India’s aviation regulator has authorized just under 13,000 domestic flights for the winter season, starting 1st November. The figure is 44% lower than last year’s winter season and in line with current airline capacity limits. However, the new figure could prove to be a ceiling for airlines if current recovery trends hold.
Smaller winter schedule
This week, the DGCA approved 12,983 flights for the winter 2020 season, one of the busiest for India airlines. The total number of flights is down 56% from last year’s figure of 23,307 flights and is based on the government’s current 60% capacity restriction.
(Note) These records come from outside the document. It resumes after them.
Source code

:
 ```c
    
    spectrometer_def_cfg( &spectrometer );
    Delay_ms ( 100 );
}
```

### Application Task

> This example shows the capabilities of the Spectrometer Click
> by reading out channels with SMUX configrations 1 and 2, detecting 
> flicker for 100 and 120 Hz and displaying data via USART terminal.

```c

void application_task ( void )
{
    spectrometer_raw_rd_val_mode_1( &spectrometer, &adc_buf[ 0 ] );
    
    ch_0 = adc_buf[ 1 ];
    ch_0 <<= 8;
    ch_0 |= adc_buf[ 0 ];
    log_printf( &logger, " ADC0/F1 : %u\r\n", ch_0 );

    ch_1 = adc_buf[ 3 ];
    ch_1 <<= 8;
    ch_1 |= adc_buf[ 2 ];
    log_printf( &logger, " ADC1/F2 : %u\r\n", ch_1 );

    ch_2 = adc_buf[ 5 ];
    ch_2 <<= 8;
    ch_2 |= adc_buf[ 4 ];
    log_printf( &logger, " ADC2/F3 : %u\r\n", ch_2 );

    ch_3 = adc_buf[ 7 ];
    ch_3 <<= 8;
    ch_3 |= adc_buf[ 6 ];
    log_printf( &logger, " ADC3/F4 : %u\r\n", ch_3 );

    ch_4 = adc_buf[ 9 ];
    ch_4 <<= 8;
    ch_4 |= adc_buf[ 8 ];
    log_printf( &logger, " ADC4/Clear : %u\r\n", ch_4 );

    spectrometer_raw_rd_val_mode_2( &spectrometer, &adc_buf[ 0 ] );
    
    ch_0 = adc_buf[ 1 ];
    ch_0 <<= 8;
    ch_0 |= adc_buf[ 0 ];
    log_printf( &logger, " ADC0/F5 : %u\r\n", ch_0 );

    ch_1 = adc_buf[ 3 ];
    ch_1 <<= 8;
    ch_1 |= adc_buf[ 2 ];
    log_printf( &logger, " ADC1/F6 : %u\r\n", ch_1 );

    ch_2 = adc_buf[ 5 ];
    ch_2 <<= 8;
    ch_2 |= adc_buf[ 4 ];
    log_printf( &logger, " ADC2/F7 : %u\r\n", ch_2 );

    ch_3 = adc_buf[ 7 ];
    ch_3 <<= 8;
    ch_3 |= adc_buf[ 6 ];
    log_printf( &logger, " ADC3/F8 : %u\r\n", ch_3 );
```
As of September, airlines have reached 46% of last year’s capacity and continue to add more seats every month. Airlines have been given a set number of flights depending roughly on their current market share, which has seen some airlines lose a significant number of flights compared to last winter.
SpiceJet has been impacted the most by capacity reductions, flying 55% lesser flights than it did last winter. Air India has also been reduced by 50% and GoAir is down 48% from last year. Other airlines have seen drops by around 40% (in line with the 60% capacity limit), according to the Times of India
Despite the current situation, India’s aviation growth has held steady in the last few months. Over 150,000 passengers are flying every day, with passenger numbers continuing to grow as cases slow in India. Airlines have responded similarly, with over 1,300 daily domestic flights in India this week.
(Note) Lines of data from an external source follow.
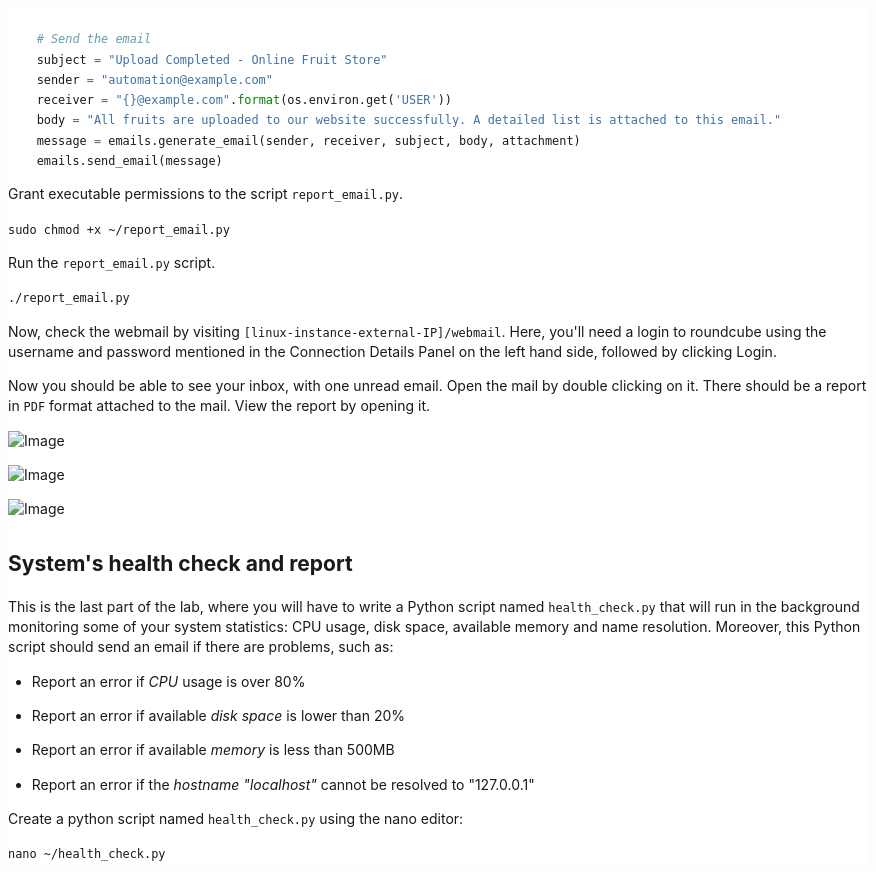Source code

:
 ```python

	# Send the email
	subject = "Upload Completed - Online Fruit Store"
	sender = "automation@example.com"
	receiver = "{}@example.com".format(os.environ.get('USER'))
	body = "All fruits are uploaded to our website successfully. A detailed list is attached to this email."
	message = emails.generate_email(sender, receiver, subject, body, attachment)
	emails.send_email(message)
```

Grant executable permissions to the script `report_email.py`.

```
sudo chmod +x ~/report_email.py
```

Run the `report_email.py` script.

```
./report_email.py
```

Now, check the webmail by visiting `[linux-instance-external-IP]/webmail`. Here, you'll need a login to roundcube using the username and password mentioned in the Connection Details Panel on the left hand side, followed by clicking Login.

Now you should be able to see your inbox, with one unread email. Open the mail by double clicking on it. There should be a report in `PDF` format attached to the mail. View the report by opening it.

![Image](https://github.com/buiquangbao/automation-using-python/blob/master/assets/img09.png)

![Image](https://github.com/buiquangbao/automation-using-python/blob/master/assets/img10.png)

![Image](https://github.com/buiquangbao/automation-using-python/blob/master/assets/img11.png)

## System's health check and report

This is the last part of the lab, where you will have to write a Python script named `health_check.py` that will run in the background monitoring some of your system statistics: CPU usage, disk space, available memory and name resolution. Moreover, this Python script should send an email if there are problems, such as:

- Report an error if *CPU* usage is over 80%

- Report an error if available *disk space* is lower than 20%

- Report an error if available *memory* is less than 500MB

- Report an error if the *hostname "localhost"* cannot be resolved to "127.0.0.1"

Create a python script named `health_check.py` using the nano editor:

```
nano ~/health_check.py
```
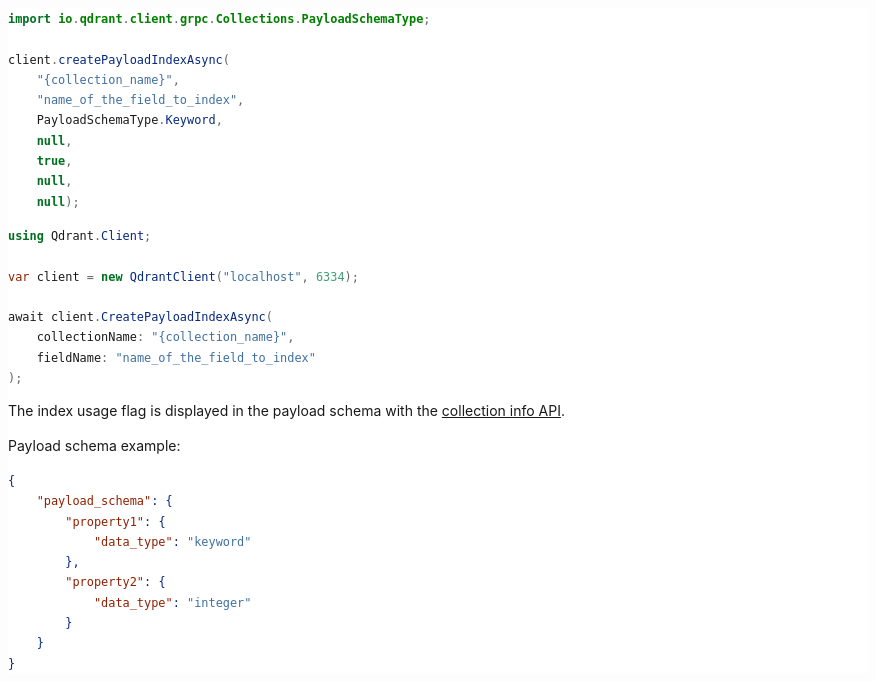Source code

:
 ```java
import io.qdrant.client.grpc.Collections.PayloadSchemaType;

client.createPayloadIndexAsync(
    "{collection_name}",
    "name_of_the_field_to_index",
    PayloadSchemaType.Keyword,
    null,
    true,
    null,
    null);
```

```csharp
using Qdrant.Client;

var client = new QdrantClient("localhost", 6334);

await client.CreatePayloadIndexAsync(
	collectionName: "{collection_name}",
	fieldName: "name_of_the_field_to_index"
);
```

The index usage flag is displayed in the payload schema with the [collection info API](https://qdrant.github.io/qdrant/redoc/index.html#operation/get_collection).

Payload schema example:

```json
{
    "payload_schema": {
        "property1": {
            "data_type": "keyword"
        },
        "property2": {
            "data_type": "integer"
        }
    }
}
```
With this level of growth, the government is reportedly considering increasing the capacity restrictions to 75%. A capacity increase would allow airlines to add more routes to meet rising demand. No official announcement has been made yet on this yet, but caps have been increased from 33% to 60% in the last five months.
The winter season tends to a strong one for airlines, with the festival and winter holidays offering leisure passengers. However, this year’s crisis could mean airlines miss out on this usual bump as leisure travel remains low.
While airlines have been adding capacity, passenger recovery has been much slower. As of last month, passenger counts were still down 66% year-on-year. Load factors were also around 63%, far lower than last year’s 85%. This has made a significant dent in airline revenues, as losses continue to mount.
However, there is a bright spot. India’s COVID-19 cases have fallen substantially in the last month, with daily cases now 50% lower. This could have a ripple effect on the aviation industry, giving passengers the confidence to fly safely in time for the winter season. Airlines have been putting in effort to focus on hygiene and ensure the traveling experience is as sanitary as ever.